Bear with me on this post – it’s a whole bunch of personal information as an excuse to run a photo of a very famous food guy. (Go ahead. Scroll to the bottom. I’ll wait.)
While I profess to be opinionated about food, I would never declare myself an expert on food. I don’t know everything there is to know about food, but I do know what I like, and have been exposed to some mighty good food since I’ve set foot on this earth. I have my family to thank for that. They’re all foodies, in a sense.
My mother’s parents were farmers – not the kind that grows a thousand acres of corn as a commercial commodity, but they were farmers in the more traditional sense. They grew a plot of tomatoes, a plot of corn, a plot of butter beans, and a plot of cucumbers destined for the local farmer’s market and the local folk's bellies.
My mother is an excellent cook. We ate a home-cooked meal every night, and school lunches came in brown paper bags packed with love by mom. When I was younger, the only time I set foot in a fast food restaurant was on school field trips when the bus pulled in to McDonalds – how pathetic of the schools. Of course, I’m not that sheltered; I was later acquainted with fast food restaurants in high school when I started getting out on my own.
My mom taught me how to cook by letting me stick to her side and help her in the kitchen; I was the pot stirrer, the cheese grater, the bean sheller, and, of course, the brownie bowl licker. Thank you so much, mom, for feeding me wholesome, delicious love cooked up every night.Granddaddy chefs it up while I keep his chair warm
My father’s parents were city folk. My granddad was the chef while he was in the Coast Guard; they asked who could make biscuits and gravy, and he raised his hand. Later, he sold restaurant equipment and designed commercial kitchens. I remember sitting at his drafting table, unrolling blueprints of the interior of restaurants and gazing at all the circles and squares.
Granddaddy was also famous for his catfish stew and hushpuppies, which were not only requested at home, but at large events where he would lord over the stew in a huge, cast iron cauldron set over a flame. My granddad taught me to skin a catfish (this requires nailing the fish to a tree and pulling the skin off with pliers) and pull molasses candy (Granddaddy had a fierce sweet tooth).
My sister has worked in the gourmet food industry since she was sixteen. She started at a retail gourmet food and wine store, and over the years has been a personal chef and a pastry chef. She even made the cover of the Chicago paper many years ago with a soup inspired by my Granddad, and has dined with the likes of John T. Edge. She currently is a wine and cheese buyer for a Southeastern competitor of Whole Foods . She’s has lived and breathed food since she was a teenager, and when she has her game on is quite the little food snob.
My brother has worked in the food industry most of his life, too, but as a server in restaurants. Don’t take serving lightly. Many are truly professionals in this field, and he was one of them. Unfortunately, you won’t be served by him any more. A life changing event led him to pick up and pursue his dream of sailing. Godspeed.

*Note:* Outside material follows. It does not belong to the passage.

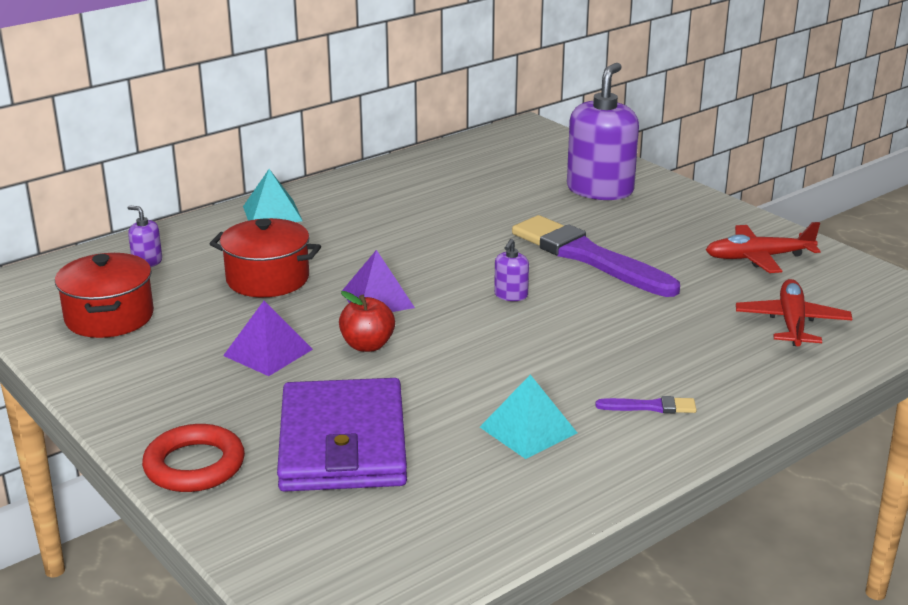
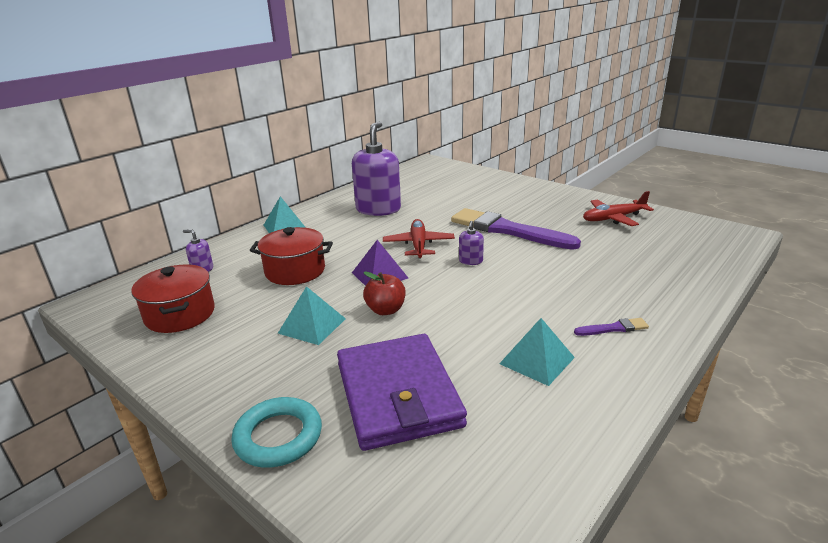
camera: 10 degrees left, 0 degrees up
(194, 465) = (278, 437): red ring -> turquoise ring
(268, 352) = (312, 325): purple pyramid -> turquoise pyramid
(600, 190) = (491, 190): purple soap dispenser -> purple soap dispenser (378, 209)
(792, 323) = (664, 256): red plane -> red plane (418, 245)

My dad is, the only way to put it, a wine and food connoisseur. We might have been the only family in our neighborhood that had a wine cellar back in the 1970’s. We might have also been the only family with a dad that kept the “good” chocolate locked in a safe (shit you not), so that the kids didn’t eat it all.
My dad is very opinionated, and it must have been from him that I learned to critique food. To everyone’s embarrassment at the table, he never hesitates to send food back at a restaurant and loudly voice what is wrong with the food and how it should properly be prepared.

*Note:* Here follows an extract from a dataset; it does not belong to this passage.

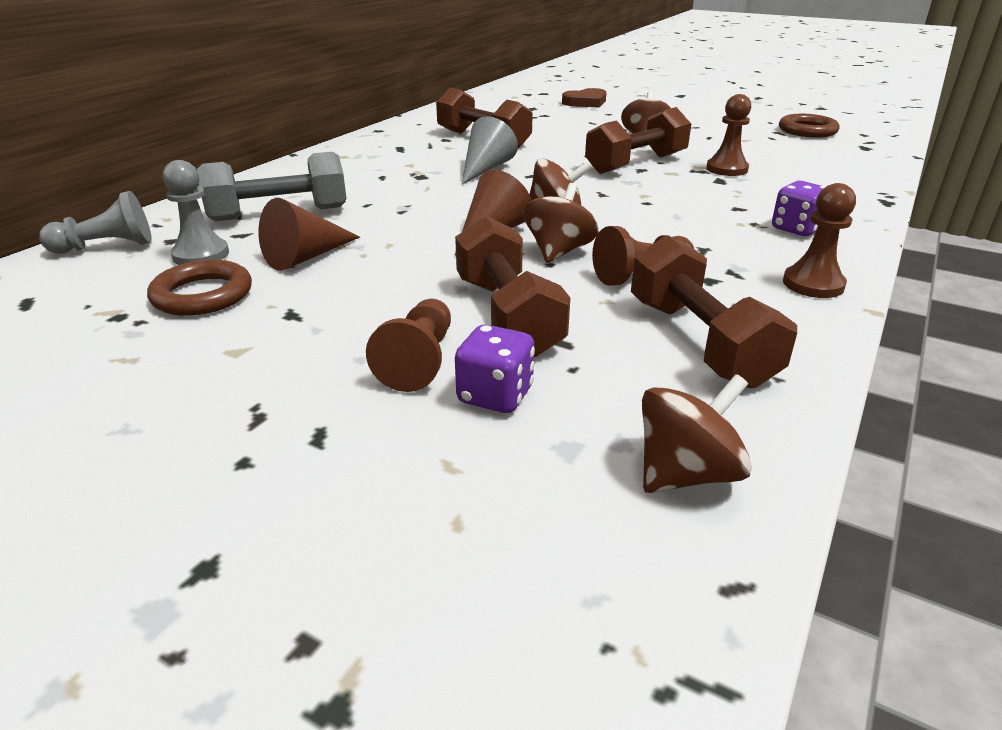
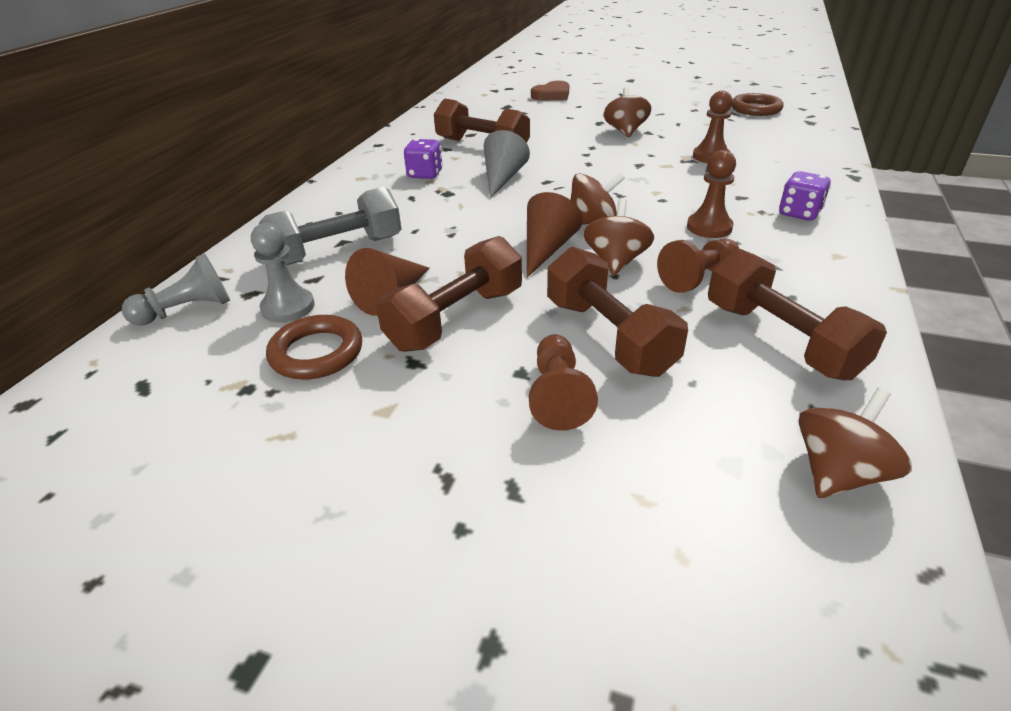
camera: 10 degrees left, 5 degrees up
(495, 395) = (643, 421): purple dice -> purple dice (425, 174)
(636, 163) = (631, 159): brown dumbbell -> brown dumbbell (456, 318)
(813, 284) = (840, 268): brown pawn -> brown pawn (709, 227)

My dad also has some weird talent or personality trait that I was not born with which enables him to envision, organize, and create festivals – I’m talking large festivals that thousands of people attend. This has been going on since I was a child, and embarrassingly leads to pictures of your dad in papers. He currently is the founder and president of the South Carolina Barbeque Association, a very serious association that does not take barbeque (ussage: noun, specifically pork; and transitive verb, "barbecued") lightly, and sentences like, “I have discussed going to all butts as opposed to whole hog and butt” are not a joke. Of course , he created a barbeque festival, and disseminates his trained troops to smaller festivals throughout the state. Anthony Bourdain, his camera person, and my Dad.
So, this all leads to the picture of Anthony Bourdain and my Father. The fourth season of Anthony Bourdain: No Reservations begins July 30th, and my dad was filmed for a segment on the South Carolina episode coming up this fall. Being the go-to barbeque guy in South Carolina, my dad hooked Tony up with some real barbeque and schooled him on the way it’s done. My dad had a blast that day, and said Tony was down to earth, polite, funny, and an all and all nice guy – contrary to what you might imagine him like from his sarcastic side seen on TV and in his books. And, yes, he does smoke that much.
God knows what potentially embarrassing thing my Dad just said?
I can’t wait to see what snarky comments Tony edits in if my Dad makes it into the final cut. You guys will have to tell me about it (tape it), since the Travel Channel is not one of the one hundred cable channels I pay obscene amounts of money for.
So, that’s my family, and why I am the way I am. Sue them, not me.